L'une des conclusions les plus frappantes du rapport concerne l'émergence d'une nouvelle catégorie de délinquants. Le document fait état d'une "forte augmentation du nombre de citoyens normatifs impliqués dans une procédure pénale pour la première fois de leur vie", phénomène directement lié à "la crise psychologique et sociale qui a suivi les événements".
Cette délinquance émergente se manifeste particulièrement par une recrudescence des violences conjugales et des infractions liées à la pauvreté, deux symptômes révélateurs des répercussions du traumatisme collectif sur la société israélienne.
Hausse des violences policières
Le rapport dresse également un constat alarmant concernant les forces de l'ordre.
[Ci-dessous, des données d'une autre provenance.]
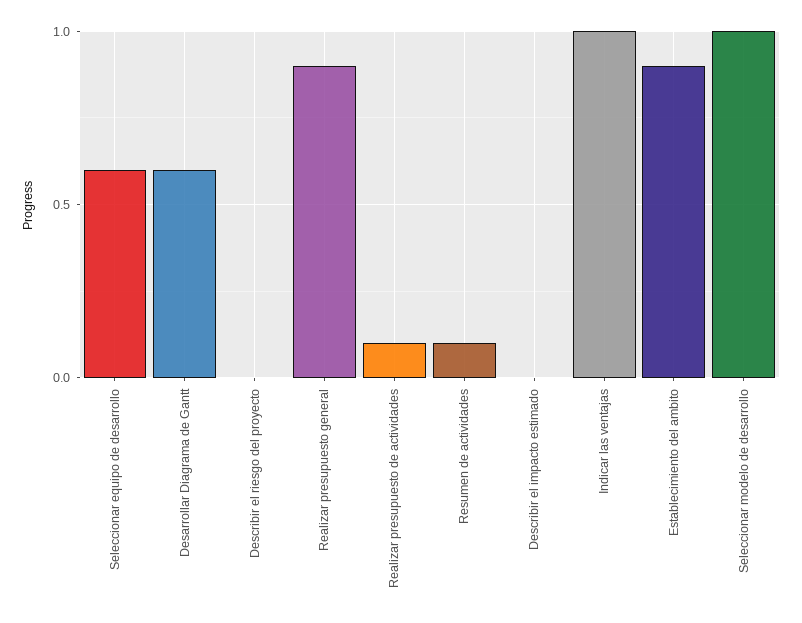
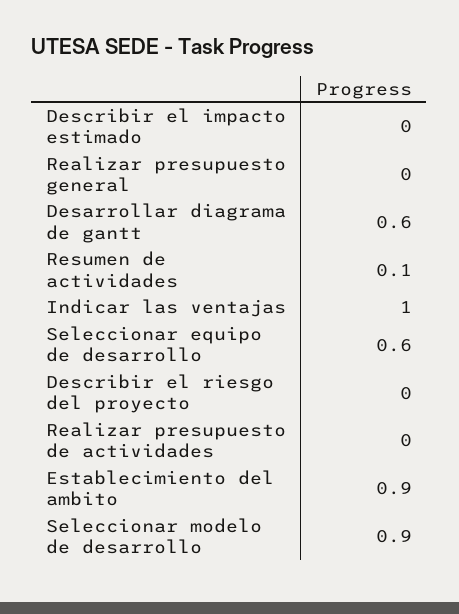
Realizar presupuesto general: 0.9 -> 0
Realizar presupuesto de actividades: 0.1 -> 0
Seleccionar modelo de desarrollo: 1 -> 0.9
Entre 2021 et 2024, le nombre de plaintes pour violences lors des interpellations déposées par les représentants du parquet a presque triplé, témoignant d'une escalade préoccupante dans les méthodes policières.
Parallèlement, le recours à la détention préventive a atteint des niveaux record. En 2024, le parquet a traité plus de 26 000 procédures de détention à des fins d'enquête. Si une part importante des détenus a été libérée dans les 24 heures, cette inflation des arrestations inquiète les défenseurs des droits, qui dénoncent "tout exercice inutile de l'autorité de détention".